O novo lançamento da Netflix, Camaleões, tem um problema de conceito. Por mais que um camaleão seja um réptil, o filme não usa o pequeno lagarto que muda de cor como metáfora, mas sim sua classe. Um suspense sobre seres rastejantes e com sangue que se adapta à temperatura do ambiente. E por mais que algum deles troquem de aparência para se esconderem no lugar onde habitam, quando são descobertos, é impossível deixar de vê-los.
Mas talvez a maior arma de Camaleões seja não desnudar tudo isso logo de cara. O roteiro escrito pelo diretor Grant Singer em parceria com Benjamin Brewer e com seu protagonista Benicio Del Toro, antes de qualquer coisa, é sobre esse misterioso assassinato de uma corretora imobiliária dentro de uma enorme mansão e um detetive (Del Toro) às voltas com uma investigação que não é sobre o que parece ser.
Um clima que perdura sobre todo o filme enquanto o protagonista vai se perdendo entre a vontade de acabar com todo o caso e seguir uma espécie de instinto que o coloca em um lugar incômodo que vai o empurrando até uma encruzilhada moral.
Do lado de cá da câmera, Grant Singer estreia em longas depois de uma carreira cheia de clipes de gente como Shawn Mendes, The Weeknd e Lorde.

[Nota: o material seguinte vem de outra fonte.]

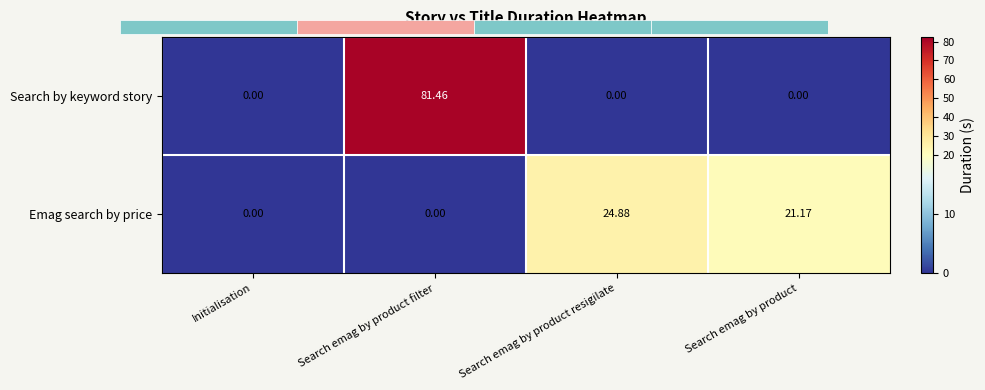

Count the number of data series in this chart.

2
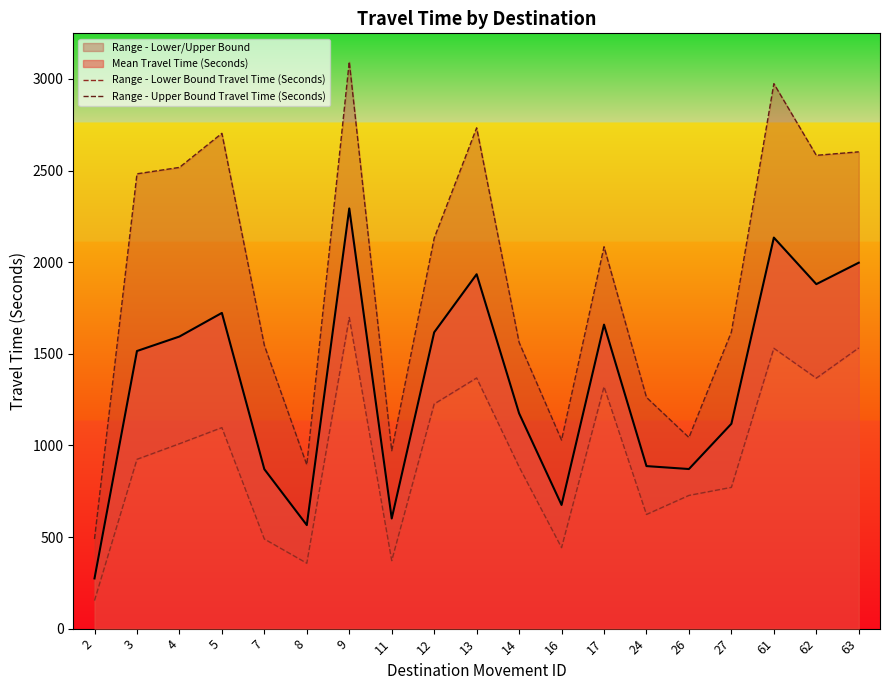

At which category is the sum across all series the highest?

9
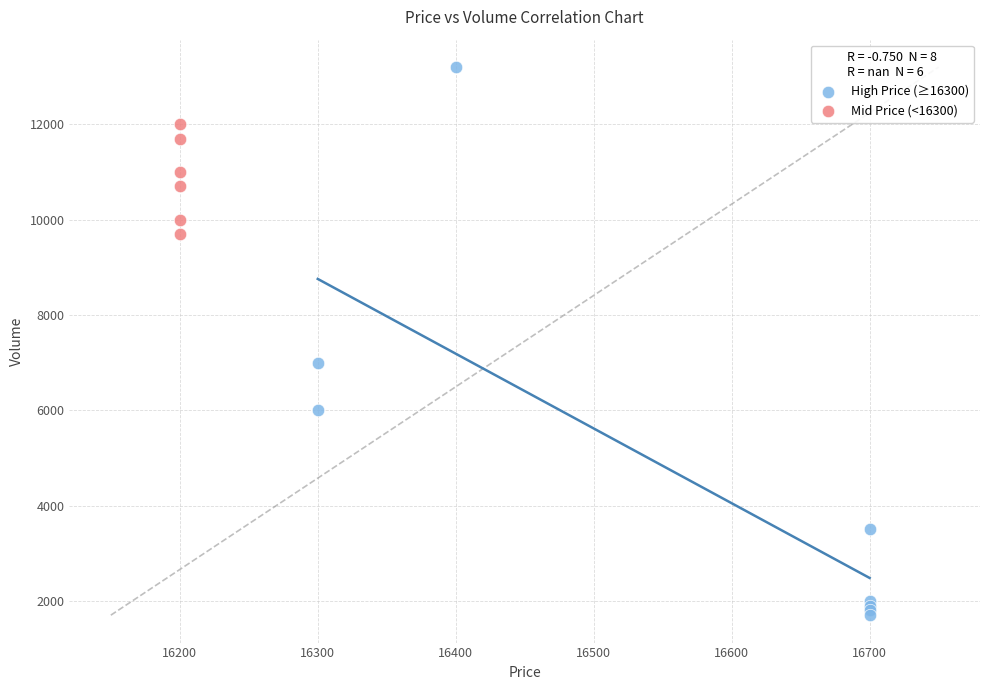

What are all the series names shown in the legend?

High Price (≥16300), Mid Price (<16300)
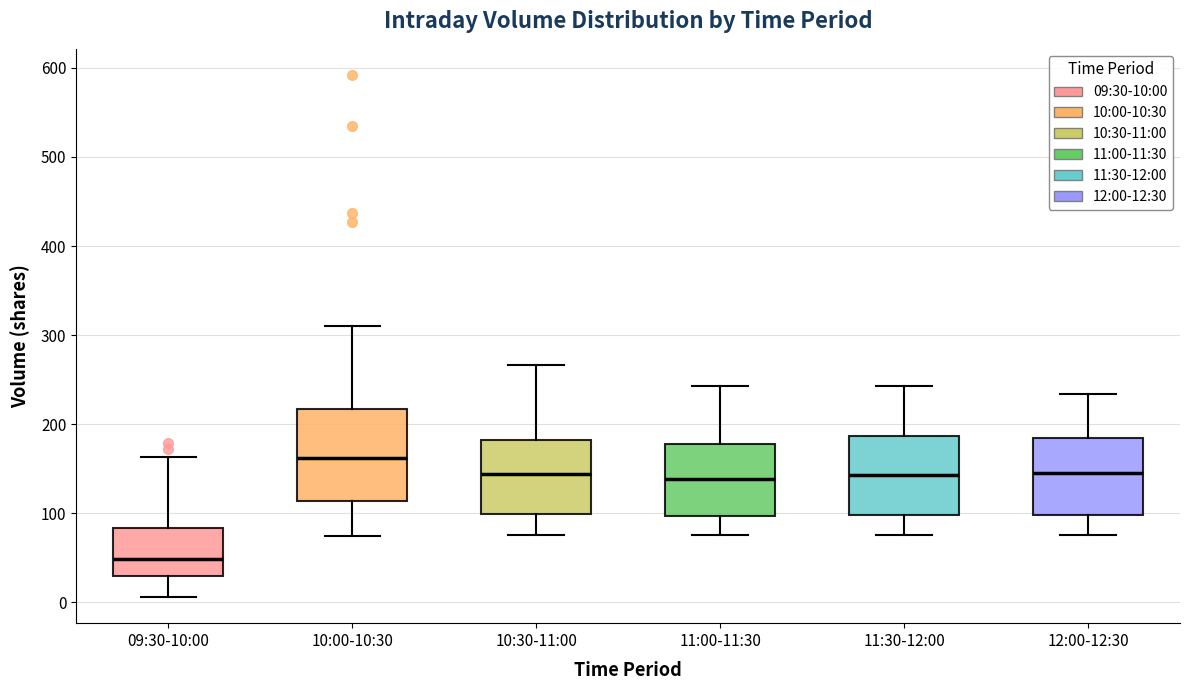

Which box is the tallest, from its lower edge to its upper edge?

10:00-10:30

Um primeiro trabalho que impressiona, principalmente, por saber exatamente o tom, clima e poder de cada cena. Quando precisa ser impessoal e olhar de longe o personagem de Justin Timberlake, Will Grady, marido da assassinada, o faz até de fora da casa. Quando conhece o protagonista, quase esfrega a câmera em seus olhos.

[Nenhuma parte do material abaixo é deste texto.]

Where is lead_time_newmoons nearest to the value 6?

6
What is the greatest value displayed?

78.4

Um entendimento de cena que não é esquecido durante o filme inteiro. Um cuidado para não mostrar demais e nem deixar o filme pesado e cheio de informações e reviravoltas. Tudo é manipulado e construído com uma calma que ganha o espectador fã desse tipo de suspense meio thriller e com o pé no policial.
Nada parece ser o que realmente é, não por se esconder em algum tipo de sombra ou mentira, tudo fica mais perto, justamente, de estar rastejando sob o olhar do protagonista, mas de um jeito tão sutil que é como se ele próprio se recusasse a aceitar. Uma trama inteligente e que aposta em um público igualmente preparado para se divertir nas nuances e detalhes de um cenário com tons cinza suficientes para que os culpados sejam não vilões, mas sim pessoas com verdades e intenções deturpadas pelas facilidades de corromper o sistema e que parecem possíveis. Não são, e o protagonista está lá para lembrar todos disso.
Para isso funcionar, o filme de Singer parece absolutamente interessado não só no detetive Tom Nichols de Del Toro, mas também nas várias outras facetas do personagem. Das que se misturam com o caso, até sua vida de casado e relação com parceiros, amigos, testemunhas e até o marceneiro reformando sua cozinha. De cara, tudo meio misturado, mas logo deixando clara a intenção de construir esse personagem tão profundo e tridimensional que leva o filme consigo para um lugar de tensão e uma certa iminência. Quanto mais o filme chega perto do fim, mais o espectador tem certeza de que não haverá nenhuma opção a não ser aquela que vai acontecer.
E quando ela acontece é violenta, rápida, cruel e poderosa.
É lógico também que todo esse peso no colo de Del Toro é como um presente para o ator. O resultado é mais uma atuação impressionante do porto-riquenho que já se tornou um dos rostos mais reconhecidos de sua geração em Hollywood. Uma fama que vem, justamente, pela qualidade de seu trabalho, principalmente em momentos como esse, onde ele parece se testar diante de um personagem tão complexo, difícil e confiável.
Além de uma trama poderosa e firme, que confia na inteligência de seus espectadores e sabe construir bem suas surpresas e reviravoltas, e um diretor que sabe usar, tanto o rebuscado quanto o direto e objetivo de um jeito à favor de sua história, Camaleões poderia mesmo se chamar Répteis, mas ainda assim estaria nas costas de Del Toro. Um personagem absolutamente bem escrito pela trama, e ainda melhor aproveitado pelo diretor, e que ainda se permite ser vivido por um ator que faz cada um dos seus trabalhos serem inesquecíveis.
“Reptile” (EUA, 2023); escrito por Grant Singer, Benjamin Brewer e Benicio Del Toro; dirigido por Grant Singer; com Benicio Del Toro, Justin Timberlake, Eric Bogosian, Alicia Silverstone, Domenick Lombardozzi, Frances Fisher, Ato Essandoh e Michael Pitt.
SINOPSE – Depois da misteriosa morte de uma corretora imobiliárias de casas suntuosas do suburbio americano, um detetive começa a desconfiar que há mais coisas além do assassinato, e isso pode mudar sua vida inteira.